Hal ini diperkuat dengan adanya plang merek yang bertuliskan “situs cagar budaya Minang, Makam Dt Parpatiah Nan Sabatang” tertera di plang merek yang catnya sudah berkarat dan tegaknya sudah tak kokoh lagi. Sementara makam itu sendiri berada sekitar 200 meter dari pinggir jalan Munggu Tanah.
Meski bersih dari sembraut sampah, namun paving block jalan setapak menuju makam Dt Parpatiah itu sendiri sudah tak rata. Dengan kata lain, banyak yang berlubang dan sebagian juga sudah hancur.
Wajar saja, sebab dari informasi petugas penjaga makam Parpatiah, lokasi ini terakhir dipugar Tahun 2009, setelah sebelumnya dipugar pertama kali pada Tahun 1995 oleh Badan Pelestarian Cagar Budaya (BPCB) Sumbar.

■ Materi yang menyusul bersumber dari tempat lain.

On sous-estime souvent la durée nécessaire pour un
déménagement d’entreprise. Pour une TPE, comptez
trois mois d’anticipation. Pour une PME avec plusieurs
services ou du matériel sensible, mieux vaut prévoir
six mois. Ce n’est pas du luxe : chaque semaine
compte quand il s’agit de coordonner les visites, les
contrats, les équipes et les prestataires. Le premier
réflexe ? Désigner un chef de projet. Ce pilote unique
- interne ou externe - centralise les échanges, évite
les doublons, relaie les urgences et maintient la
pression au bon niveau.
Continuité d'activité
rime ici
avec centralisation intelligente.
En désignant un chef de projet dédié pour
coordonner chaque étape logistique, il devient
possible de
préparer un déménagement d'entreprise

Itupun tidak semua yang diperbaiki, hanya beberapa bangunan di sekitar makam yang roboh akibat gempa.
Petugas penjaga makam Dt Parpatih Nan Sabatang, Defrizal alias Depi Pasus, 31, mengatakan, dalam lokasi makam Dt Parpatiah yang dipayungi bangunan khas “Rumah Gadang” Minang itu terdapat 5 makan yang dikebumikan disamping makam Datuak Parpatiah.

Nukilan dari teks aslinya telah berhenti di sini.